(Electronic design files)
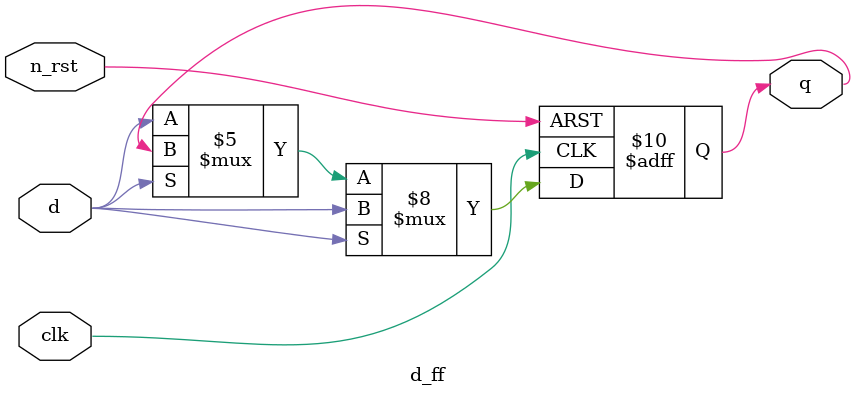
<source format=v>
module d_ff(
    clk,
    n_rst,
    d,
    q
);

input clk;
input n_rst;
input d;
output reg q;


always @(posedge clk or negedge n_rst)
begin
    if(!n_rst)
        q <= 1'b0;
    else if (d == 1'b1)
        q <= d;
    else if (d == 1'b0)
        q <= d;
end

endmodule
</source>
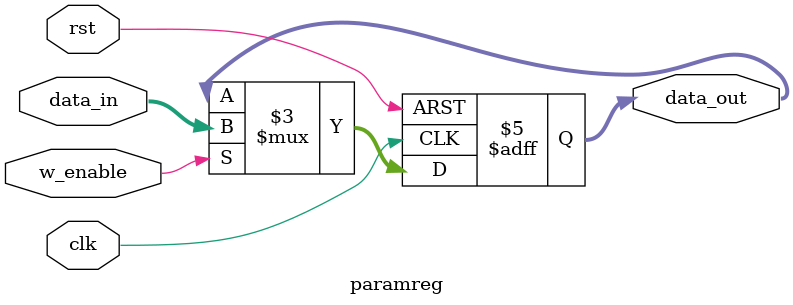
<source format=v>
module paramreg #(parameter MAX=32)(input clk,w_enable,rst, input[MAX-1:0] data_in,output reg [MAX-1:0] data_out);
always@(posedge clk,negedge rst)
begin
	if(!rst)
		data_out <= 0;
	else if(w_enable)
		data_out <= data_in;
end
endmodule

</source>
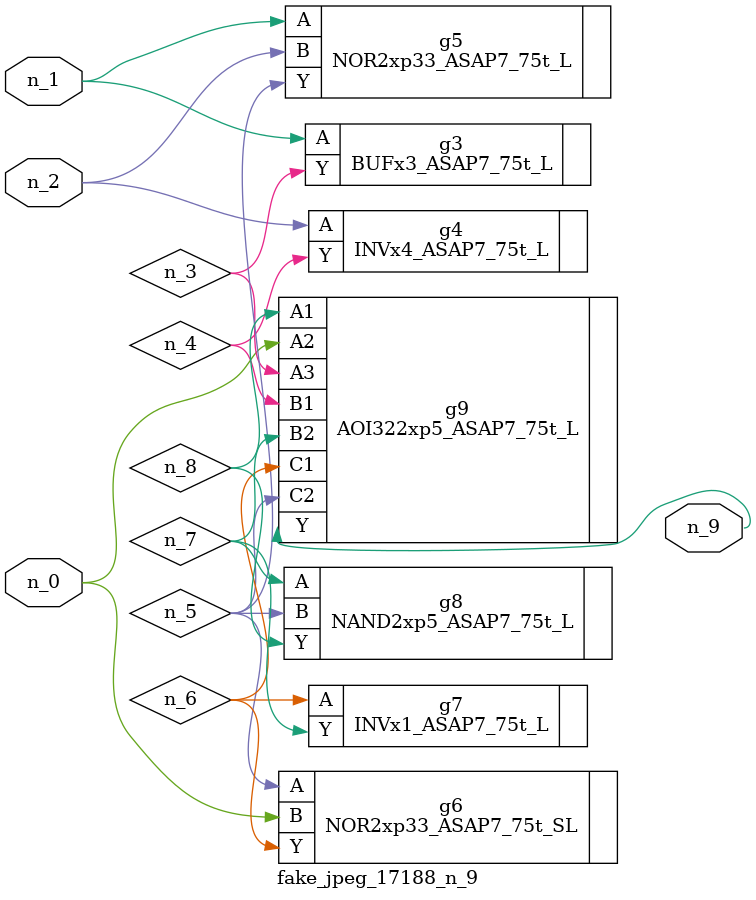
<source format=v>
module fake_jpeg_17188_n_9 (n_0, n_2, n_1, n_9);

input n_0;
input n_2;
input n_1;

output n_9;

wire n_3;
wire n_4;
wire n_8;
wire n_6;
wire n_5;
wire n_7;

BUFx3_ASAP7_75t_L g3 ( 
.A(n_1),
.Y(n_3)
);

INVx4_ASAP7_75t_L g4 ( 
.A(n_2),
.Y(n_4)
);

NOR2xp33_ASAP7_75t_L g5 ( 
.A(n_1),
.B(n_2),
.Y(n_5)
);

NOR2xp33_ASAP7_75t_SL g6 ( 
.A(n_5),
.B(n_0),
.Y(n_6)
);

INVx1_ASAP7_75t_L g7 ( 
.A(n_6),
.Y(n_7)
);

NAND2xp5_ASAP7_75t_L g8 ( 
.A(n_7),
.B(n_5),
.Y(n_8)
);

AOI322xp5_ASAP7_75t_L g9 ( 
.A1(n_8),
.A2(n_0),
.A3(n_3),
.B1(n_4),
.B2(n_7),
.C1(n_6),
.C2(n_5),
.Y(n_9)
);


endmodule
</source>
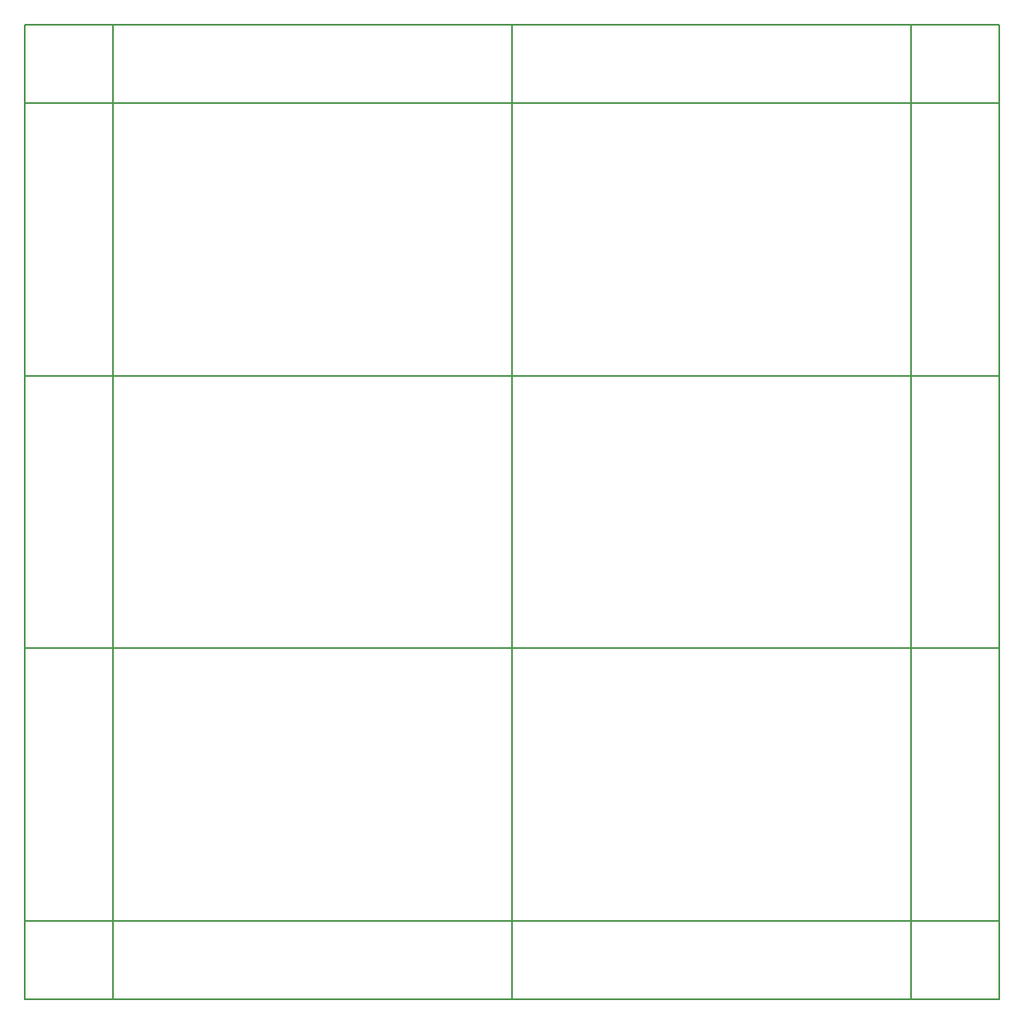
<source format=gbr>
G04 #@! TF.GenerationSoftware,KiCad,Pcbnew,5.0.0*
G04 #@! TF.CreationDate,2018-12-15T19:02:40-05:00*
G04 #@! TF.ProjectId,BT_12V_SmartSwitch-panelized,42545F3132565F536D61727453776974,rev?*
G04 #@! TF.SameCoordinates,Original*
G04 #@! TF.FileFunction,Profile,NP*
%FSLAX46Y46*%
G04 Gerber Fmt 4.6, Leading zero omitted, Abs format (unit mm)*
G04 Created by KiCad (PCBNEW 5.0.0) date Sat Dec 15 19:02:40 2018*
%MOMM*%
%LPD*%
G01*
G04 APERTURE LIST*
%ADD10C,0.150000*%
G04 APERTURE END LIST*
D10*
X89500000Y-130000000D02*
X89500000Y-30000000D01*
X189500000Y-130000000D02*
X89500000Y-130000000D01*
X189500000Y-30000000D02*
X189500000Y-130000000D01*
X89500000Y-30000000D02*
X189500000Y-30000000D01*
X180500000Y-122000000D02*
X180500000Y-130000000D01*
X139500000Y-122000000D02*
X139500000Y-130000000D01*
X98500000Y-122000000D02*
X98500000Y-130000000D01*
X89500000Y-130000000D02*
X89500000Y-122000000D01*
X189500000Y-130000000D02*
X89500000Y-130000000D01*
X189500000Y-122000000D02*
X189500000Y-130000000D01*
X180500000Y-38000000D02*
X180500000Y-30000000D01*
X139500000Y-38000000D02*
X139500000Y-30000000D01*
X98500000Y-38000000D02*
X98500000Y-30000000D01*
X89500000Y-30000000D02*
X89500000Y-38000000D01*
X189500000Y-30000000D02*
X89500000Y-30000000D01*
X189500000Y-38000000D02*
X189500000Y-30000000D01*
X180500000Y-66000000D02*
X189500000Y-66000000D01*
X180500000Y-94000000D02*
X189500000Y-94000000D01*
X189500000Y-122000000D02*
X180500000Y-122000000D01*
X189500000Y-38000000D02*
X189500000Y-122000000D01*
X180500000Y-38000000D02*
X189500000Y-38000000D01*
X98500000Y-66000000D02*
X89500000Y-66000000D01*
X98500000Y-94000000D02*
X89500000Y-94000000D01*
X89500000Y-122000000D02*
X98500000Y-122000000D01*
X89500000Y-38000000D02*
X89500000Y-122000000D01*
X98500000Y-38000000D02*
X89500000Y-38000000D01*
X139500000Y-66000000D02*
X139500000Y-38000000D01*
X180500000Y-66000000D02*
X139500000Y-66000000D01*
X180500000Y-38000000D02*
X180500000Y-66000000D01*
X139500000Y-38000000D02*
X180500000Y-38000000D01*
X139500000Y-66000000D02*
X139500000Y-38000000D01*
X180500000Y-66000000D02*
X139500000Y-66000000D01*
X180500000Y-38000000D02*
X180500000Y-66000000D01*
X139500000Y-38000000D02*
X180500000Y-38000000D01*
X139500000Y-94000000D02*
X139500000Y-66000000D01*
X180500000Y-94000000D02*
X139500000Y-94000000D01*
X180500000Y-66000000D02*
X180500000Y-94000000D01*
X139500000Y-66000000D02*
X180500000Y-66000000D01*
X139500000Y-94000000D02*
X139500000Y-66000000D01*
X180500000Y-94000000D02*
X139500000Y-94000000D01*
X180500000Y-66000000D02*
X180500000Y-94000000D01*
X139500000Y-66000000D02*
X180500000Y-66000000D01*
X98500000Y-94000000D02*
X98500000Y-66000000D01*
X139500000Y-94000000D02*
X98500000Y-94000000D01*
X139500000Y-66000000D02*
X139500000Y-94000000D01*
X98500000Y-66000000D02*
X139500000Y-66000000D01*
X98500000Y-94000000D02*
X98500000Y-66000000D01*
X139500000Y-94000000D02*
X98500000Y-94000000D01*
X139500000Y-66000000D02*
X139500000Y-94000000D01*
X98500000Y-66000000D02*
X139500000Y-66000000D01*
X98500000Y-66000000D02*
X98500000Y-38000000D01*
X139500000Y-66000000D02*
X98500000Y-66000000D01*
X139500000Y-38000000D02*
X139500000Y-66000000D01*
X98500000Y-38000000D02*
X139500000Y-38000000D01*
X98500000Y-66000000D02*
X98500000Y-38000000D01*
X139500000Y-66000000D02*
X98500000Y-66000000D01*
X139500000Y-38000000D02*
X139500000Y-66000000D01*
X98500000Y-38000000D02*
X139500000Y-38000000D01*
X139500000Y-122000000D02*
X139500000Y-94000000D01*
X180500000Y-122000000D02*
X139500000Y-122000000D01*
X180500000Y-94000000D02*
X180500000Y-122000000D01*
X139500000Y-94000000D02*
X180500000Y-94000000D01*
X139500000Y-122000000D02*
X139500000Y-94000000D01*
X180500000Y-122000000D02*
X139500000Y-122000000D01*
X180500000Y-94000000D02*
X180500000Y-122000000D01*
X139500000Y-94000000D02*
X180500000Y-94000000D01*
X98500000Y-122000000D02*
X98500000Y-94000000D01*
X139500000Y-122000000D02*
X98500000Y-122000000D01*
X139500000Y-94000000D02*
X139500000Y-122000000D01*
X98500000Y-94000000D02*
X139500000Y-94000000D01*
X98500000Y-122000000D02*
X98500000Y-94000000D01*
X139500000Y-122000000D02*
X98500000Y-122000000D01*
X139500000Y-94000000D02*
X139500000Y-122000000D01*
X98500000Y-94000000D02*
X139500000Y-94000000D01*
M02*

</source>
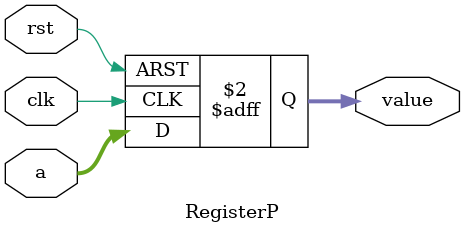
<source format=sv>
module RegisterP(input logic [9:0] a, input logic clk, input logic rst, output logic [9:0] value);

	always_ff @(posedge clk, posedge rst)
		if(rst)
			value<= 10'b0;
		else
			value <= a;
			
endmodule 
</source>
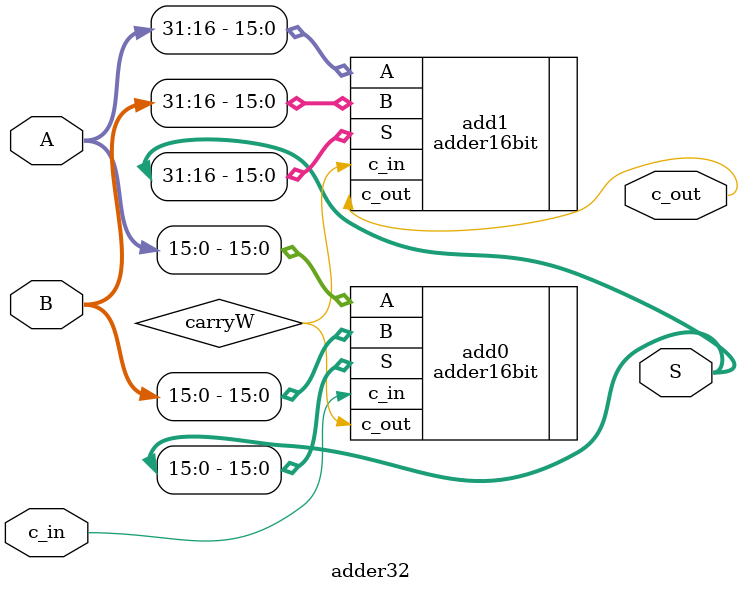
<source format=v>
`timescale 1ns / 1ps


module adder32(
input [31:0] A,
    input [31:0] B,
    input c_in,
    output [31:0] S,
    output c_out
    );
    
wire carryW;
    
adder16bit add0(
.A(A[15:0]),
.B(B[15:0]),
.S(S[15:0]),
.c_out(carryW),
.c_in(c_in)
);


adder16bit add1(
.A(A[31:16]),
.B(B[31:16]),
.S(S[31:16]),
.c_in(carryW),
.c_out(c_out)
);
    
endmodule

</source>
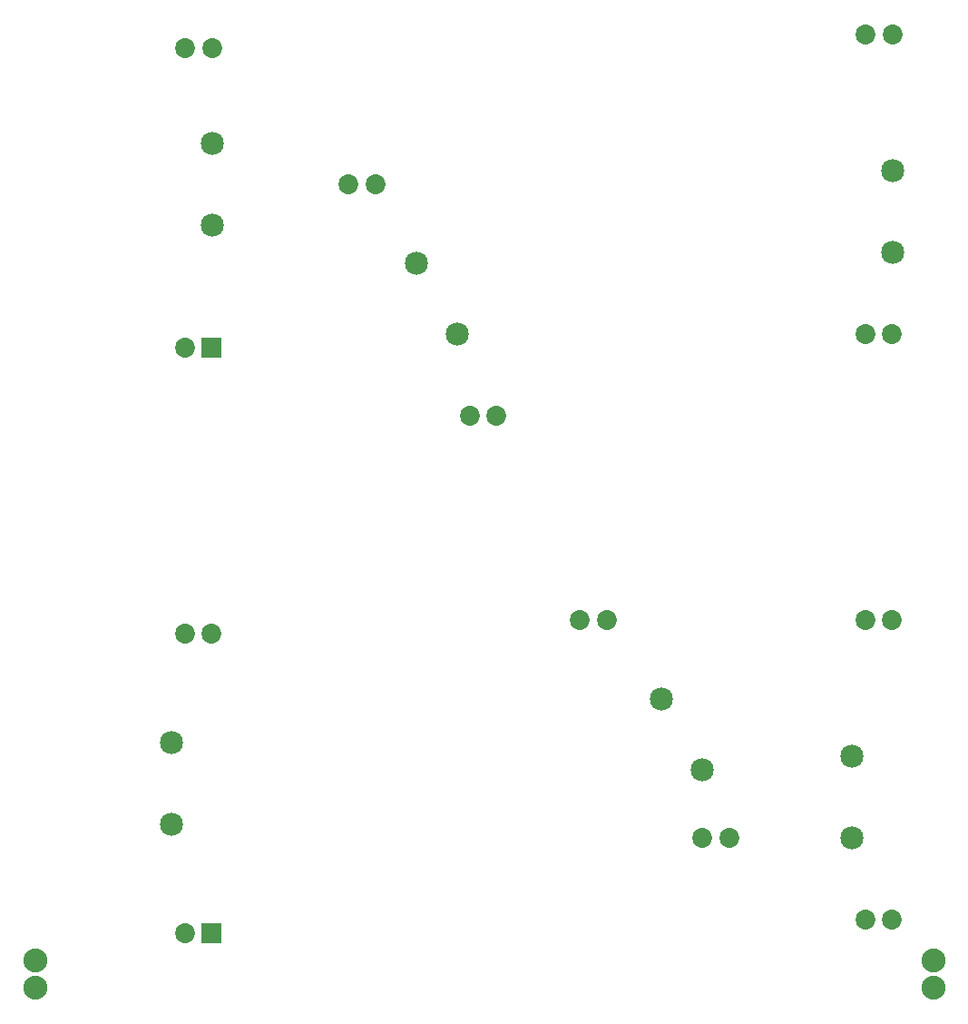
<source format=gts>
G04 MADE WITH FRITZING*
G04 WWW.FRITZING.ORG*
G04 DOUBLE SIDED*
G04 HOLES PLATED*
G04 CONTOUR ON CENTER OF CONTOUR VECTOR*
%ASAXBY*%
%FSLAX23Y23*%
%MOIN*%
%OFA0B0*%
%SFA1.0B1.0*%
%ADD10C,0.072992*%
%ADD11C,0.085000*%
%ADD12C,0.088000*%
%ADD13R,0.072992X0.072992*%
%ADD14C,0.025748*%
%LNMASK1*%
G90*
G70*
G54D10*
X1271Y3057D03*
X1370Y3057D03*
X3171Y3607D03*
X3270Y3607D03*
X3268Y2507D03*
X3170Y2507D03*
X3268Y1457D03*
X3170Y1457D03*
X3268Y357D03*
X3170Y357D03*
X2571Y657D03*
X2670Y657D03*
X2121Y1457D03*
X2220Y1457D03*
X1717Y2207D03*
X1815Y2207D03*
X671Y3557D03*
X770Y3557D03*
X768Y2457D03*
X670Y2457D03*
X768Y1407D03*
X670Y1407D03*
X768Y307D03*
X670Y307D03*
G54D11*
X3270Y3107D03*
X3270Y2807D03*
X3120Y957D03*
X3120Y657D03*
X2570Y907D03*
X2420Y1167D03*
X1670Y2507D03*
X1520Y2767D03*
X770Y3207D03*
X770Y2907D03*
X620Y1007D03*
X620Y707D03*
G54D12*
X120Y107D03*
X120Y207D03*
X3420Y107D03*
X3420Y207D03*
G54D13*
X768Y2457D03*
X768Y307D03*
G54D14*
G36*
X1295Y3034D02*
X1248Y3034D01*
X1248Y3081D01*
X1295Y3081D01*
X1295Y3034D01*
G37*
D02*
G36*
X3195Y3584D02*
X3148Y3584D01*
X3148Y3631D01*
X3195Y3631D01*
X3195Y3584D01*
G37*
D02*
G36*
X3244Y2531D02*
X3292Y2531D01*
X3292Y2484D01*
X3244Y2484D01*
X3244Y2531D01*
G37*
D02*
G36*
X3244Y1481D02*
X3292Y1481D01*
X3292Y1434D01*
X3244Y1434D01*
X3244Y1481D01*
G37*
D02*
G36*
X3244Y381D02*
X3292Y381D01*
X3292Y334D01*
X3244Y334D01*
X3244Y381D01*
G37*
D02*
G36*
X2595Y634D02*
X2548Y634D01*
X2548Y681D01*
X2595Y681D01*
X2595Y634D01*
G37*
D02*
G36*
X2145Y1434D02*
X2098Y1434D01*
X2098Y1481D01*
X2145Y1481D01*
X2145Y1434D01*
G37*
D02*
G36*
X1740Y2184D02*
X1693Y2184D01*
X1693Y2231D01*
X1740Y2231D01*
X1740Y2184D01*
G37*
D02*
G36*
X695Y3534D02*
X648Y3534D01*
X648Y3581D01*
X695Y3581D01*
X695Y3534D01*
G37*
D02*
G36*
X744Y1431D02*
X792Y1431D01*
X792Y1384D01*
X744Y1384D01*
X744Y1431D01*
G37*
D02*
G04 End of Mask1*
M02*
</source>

Assigned task ▸ Copy all lines above containing the string "APERTURE".

Exercise output ▸
G04 APERTURE LIST*
G04 APERTURE END LIST*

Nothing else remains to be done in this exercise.